Questions to answer
1 – List every sports team named in the article about the Senators' sale.
2 – Rewrite the Senators article from "The team the" down to "approves the agreement.", substituting "logistics mogul" for "transportation magnate".

Exercise text
--------------------------------------------------

Will Michael Andlauer’s ownership propel the Senators to the next level?

Saddled with debt and careening toward bankruptcy, the Ottawa Senators failed to pay their players as scheduled on New Year's Day 2003.

The next night, the Sens thumped the Atlanta Thrashers 8-1, their most emphatic victory in a Presidents' Trophy season. On the ice, the players' motivation to win didn't wither. Off it, there was "more than a chance" the cash-strapped franchise would be sold and relocated to an American market, club owner Rod Bryden warned.

The team the late Eugene Melnyk bought from Bryden for a pittance two decades ago is about to sell for $950 million, according to Postmedia's Bruce Garrioch.

The Senators will stay put - moving out of Ottawa wasn't an option this time - and be governed by Michael Andlauer, the transportation magnate who'll divest his minority stake in the Montreal Canadiens to close the purchase. Andlauer, who also owns the Ontario Hockey League's Brantford Bulldogs, will assume control of the Sens once the NHL approves the agreement.

The transaction, one of the richest in league history, wraps a bow on Melnyk's tumultuous ownership tenure. Occasionally a Stanley Cup contender on his watch, the Senators became a laughingstock at the nadir of the rebuild Melnyk initiated in 2018. His daughters, Anna and Olivia, inherited and opted to sell the franchise following his death last year at 62.

A celebrity bidding war ensued. Snoop Dogg and The Weeknd joined rival consortiums. Senators fans stood to applaud Ryan Reynolds at multiple games this past season, though the actor and marketing maven dropped out of the process recently.

Toronto-based billionaires, Andlauer among them, headlined three of the four groups that submitted bids. Andlauer and his partners will purchase 90% of the team, while the Melnyk estate retains a 10% share.

The Senators were in demand for a few reasons. Big Four sports teams aren't often put up for sale. Rising valuations make them a safe haven for investment. Another Sens bidder, Steve Apostolopoulos, tried and failed to acquire the NFL's Washington Commanders this spring despite reportedly bidding $6 billion.

--------------------------------------------------

Source information
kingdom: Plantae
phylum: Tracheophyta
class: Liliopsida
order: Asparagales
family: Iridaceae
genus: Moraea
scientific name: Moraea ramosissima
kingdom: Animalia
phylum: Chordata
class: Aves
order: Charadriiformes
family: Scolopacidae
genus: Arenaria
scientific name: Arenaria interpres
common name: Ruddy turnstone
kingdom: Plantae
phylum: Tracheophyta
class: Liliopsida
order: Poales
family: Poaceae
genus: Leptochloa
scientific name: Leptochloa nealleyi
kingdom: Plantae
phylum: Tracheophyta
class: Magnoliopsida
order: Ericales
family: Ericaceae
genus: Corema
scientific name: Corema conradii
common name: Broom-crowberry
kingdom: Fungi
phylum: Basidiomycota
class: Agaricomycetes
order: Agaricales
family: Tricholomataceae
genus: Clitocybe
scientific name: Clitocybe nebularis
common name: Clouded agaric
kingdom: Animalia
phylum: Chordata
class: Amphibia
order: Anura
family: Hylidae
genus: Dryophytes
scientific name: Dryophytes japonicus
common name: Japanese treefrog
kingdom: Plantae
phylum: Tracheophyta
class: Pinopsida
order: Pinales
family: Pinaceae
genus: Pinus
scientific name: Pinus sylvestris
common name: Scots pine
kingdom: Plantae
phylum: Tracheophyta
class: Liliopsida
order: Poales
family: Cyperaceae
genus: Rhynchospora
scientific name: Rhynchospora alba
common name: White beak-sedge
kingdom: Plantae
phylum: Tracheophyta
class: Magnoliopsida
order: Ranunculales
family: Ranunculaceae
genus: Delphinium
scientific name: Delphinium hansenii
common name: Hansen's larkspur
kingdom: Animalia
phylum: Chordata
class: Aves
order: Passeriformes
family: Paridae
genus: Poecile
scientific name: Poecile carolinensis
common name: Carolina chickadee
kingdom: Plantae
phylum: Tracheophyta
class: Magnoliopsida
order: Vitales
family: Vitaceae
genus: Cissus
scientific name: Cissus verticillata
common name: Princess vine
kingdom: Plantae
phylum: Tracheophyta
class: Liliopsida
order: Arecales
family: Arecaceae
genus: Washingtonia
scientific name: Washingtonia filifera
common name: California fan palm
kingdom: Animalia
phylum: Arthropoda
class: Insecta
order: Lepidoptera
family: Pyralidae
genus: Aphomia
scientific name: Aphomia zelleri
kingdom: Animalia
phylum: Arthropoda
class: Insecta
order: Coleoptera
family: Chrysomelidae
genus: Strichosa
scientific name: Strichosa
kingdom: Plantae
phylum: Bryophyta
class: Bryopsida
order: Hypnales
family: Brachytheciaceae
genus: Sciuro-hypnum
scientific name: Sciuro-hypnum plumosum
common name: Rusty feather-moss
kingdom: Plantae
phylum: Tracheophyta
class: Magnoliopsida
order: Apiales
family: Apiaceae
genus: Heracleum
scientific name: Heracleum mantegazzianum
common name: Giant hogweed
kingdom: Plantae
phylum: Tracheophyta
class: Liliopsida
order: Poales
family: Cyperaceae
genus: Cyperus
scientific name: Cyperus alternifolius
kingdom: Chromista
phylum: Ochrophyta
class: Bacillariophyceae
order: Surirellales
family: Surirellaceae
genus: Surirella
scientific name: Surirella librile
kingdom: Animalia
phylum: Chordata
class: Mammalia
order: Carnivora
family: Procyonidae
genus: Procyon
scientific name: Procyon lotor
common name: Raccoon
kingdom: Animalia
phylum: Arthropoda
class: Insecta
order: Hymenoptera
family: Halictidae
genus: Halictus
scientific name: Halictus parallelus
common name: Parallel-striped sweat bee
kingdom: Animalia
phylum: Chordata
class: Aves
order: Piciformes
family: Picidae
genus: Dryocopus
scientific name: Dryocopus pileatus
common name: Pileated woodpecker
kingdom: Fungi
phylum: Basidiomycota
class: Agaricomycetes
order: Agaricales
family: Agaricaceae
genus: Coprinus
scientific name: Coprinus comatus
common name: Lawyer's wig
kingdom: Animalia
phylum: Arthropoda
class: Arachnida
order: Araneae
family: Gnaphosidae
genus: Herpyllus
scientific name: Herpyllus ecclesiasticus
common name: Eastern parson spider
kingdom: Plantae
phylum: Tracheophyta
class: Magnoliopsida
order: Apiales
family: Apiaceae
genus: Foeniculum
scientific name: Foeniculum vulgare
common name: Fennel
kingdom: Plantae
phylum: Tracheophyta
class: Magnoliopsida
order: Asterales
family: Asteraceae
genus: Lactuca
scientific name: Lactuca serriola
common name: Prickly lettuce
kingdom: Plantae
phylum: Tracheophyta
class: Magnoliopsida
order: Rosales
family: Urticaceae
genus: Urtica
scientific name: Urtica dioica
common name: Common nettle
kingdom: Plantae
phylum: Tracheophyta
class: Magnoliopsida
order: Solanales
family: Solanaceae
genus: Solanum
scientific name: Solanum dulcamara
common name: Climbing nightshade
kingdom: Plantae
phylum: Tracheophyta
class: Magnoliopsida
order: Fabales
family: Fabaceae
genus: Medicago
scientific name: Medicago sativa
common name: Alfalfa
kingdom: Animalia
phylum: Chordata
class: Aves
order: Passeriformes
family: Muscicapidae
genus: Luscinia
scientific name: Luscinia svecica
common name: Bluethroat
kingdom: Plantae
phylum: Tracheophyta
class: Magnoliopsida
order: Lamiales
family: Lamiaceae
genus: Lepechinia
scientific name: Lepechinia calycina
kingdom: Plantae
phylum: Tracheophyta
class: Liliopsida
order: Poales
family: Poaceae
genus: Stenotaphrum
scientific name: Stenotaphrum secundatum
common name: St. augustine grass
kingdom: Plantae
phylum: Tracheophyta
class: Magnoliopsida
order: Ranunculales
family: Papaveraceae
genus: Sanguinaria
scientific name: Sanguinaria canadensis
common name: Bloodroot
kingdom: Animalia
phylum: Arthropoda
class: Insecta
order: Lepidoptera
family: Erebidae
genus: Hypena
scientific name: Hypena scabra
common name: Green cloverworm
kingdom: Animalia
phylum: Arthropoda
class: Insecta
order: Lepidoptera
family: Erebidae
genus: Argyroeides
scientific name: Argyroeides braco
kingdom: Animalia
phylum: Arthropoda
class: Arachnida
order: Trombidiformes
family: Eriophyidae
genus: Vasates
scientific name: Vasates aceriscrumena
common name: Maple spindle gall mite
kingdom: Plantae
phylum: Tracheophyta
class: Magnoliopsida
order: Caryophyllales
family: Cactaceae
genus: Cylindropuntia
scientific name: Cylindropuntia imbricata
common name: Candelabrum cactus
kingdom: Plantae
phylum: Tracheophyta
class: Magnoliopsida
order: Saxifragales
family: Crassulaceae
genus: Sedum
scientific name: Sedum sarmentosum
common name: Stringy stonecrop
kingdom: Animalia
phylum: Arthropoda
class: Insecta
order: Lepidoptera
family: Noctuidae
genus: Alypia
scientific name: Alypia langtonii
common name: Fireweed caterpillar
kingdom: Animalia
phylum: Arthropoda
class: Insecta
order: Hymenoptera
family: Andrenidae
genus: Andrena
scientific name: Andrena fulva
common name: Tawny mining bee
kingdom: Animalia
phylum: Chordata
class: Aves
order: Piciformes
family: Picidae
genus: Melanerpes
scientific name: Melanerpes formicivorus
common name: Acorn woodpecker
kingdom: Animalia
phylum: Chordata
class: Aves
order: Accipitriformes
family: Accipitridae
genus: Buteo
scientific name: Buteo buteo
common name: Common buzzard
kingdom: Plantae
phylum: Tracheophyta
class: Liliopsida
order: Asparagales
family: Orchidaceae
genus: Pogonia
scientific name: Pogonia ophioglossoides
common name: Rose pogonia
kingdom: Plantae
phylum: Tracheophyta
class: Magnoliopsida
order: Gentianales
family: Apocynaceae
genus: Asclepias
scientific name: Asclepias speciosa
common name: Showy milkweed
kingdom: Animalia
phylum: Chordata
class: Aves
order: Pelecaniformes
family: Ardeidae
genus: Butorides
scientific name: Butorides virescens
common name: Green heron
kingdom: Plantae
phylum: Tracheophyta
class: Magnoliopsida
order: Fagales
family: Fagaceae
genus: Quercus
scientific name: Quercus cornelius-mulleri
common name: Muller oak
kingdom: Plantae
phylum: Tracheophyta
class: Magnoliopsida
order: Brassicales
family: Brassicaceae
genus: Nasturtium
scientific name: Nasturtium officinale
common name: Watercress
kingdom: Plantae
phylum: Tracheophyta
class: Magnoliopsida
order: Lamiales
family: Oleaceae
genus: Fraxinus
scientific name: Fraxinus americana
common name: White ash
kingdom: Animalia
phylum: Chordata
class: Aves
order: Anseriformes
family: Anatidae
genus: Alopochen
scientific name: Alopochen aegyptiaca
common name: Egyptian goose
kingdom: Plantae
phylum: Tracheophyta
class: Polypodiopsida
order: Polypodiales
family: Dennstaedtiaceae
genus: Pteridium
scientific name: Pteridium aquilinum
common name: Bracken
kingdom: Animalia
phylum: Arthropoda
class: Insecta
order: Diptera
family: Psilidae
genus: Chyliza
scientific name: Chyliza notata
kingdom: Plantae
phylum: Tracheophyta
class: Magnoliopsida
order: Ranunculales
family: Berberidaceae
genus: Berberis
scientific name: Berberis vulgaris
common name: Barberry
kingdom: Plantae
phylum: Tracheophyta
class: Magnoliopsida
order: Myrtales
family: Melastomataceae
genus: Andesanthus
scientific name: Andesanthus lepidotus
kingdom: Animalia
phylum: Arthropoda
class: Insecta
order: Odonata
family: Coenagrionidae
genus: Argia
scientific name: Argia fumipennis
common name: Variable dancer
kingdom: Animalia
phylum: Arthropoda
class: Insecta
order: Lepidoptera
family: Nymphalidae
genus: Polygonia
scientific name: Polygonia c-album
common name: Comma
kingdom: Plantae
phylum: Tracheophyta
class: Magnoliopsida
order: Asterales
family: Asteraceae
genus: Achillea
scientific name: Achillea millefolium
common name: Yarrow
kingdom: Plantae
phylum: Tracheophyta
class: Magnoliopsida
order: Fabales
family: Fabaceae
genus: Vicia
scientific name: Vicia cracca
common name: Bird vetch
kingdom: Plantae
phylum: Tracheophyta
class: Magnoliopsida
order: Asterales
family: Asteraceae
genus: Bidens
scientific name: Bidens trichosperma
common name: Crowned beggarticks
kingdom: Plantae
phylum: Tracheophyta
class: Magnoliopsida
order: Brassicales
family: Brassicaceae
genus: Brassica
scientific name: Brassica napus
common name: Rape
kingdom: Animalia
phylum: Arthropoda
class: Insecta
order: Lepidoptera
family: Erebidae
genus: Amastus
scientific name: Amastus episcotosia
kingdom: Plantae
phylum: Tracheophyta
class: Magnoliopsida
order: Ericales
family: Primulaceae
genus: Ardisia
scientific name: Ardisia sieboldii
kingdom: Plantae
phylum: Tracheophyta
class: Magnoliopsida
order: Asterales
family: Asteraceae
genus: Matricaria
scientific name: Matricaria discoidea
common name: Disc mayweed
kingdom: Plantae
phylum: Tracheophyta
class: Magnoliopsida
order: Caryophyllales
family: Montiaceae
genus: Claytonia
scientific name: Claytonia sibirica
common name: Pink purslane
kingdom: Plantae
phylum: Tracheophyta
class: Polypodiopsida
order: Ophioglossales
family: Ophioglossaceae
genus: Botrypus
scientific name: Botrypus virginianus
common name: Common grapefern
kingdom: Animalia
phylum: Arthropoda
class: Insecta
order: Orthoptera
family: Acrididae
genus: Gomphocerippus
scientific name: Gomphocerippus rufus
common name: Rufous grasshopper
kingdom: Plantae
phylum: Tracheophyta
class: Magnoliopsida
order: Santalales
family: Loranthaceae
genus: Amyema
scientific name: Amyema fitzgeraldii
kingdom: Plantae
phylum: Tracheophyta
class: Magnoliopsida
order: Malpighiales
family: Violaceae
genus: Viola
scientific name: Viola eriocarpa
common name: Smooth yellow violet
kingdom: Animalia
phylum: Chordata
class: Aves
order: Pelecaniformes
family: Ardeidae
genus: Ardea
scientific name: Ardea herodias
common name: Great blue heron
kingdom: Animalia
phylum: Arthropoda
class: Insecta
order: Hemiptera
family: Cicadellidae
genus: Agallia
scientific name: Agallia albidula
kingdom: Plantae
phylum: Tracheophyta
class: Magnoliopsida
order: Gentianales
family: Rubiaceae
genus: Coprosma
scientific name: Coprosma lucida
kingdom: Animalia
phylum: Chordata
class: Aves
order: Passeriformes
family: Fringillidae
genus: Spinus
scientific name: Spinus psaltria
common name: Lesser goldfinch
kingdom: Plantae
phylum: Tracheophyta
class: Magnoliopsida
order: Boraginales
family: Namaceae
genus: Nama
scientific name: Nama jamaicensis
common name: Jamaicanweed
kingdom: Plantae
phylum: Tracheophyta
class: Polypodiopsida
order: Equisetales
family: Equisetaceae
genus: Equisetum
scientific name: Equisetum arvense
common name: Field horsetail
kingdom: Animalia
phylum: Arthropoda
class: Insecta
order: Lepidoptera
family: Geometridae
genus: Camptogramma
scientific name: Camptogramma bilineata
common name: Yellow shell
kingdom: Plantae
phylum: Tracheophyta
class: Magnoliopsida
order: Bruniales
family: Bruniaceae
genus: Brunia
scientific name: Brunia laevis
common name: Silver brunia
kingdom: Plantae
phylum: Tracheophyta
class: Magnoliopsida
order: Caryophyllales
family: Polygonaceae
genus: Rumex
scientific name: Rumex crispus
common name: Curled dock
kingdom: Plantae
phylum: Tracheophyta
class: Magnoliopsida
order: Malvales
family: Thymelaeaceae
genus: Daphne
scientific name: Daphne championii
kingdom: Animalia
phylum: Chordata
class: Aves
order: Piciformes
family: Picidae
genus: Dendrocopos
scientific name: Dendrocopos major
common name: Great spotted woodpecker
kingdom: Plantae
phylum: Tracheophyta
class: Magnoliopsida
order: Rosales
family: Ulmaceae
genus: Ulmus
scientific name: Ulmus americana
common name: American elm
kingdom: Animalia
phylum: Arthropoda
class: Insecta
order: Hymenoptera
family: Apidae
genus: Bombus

--------------------------------------------------

Solutions in order
1 –
- Ottawa Senators
- Atlanta Thrashers
- Montreal Canadiens
- Brantford Bulldogs
- Washington Commanders

2 –
The team the late Eugene Melnyk bought from Bryden for a pittance two decades ago is about to sell for $950 million, according to Postmedia's Bruce Garrioch.

The Senators will stay put - moving out of Ottawa wasn't an option this time - and be governed by Michael Andlauer, the logistics mogul who'll divest his minority stake in the Montreal Canadiens to close the purchase. Andlauer, who also owns the Ontario Hockey League's Brantford Bulldogs, will assume control of the Sens once the NHL approves the agreement.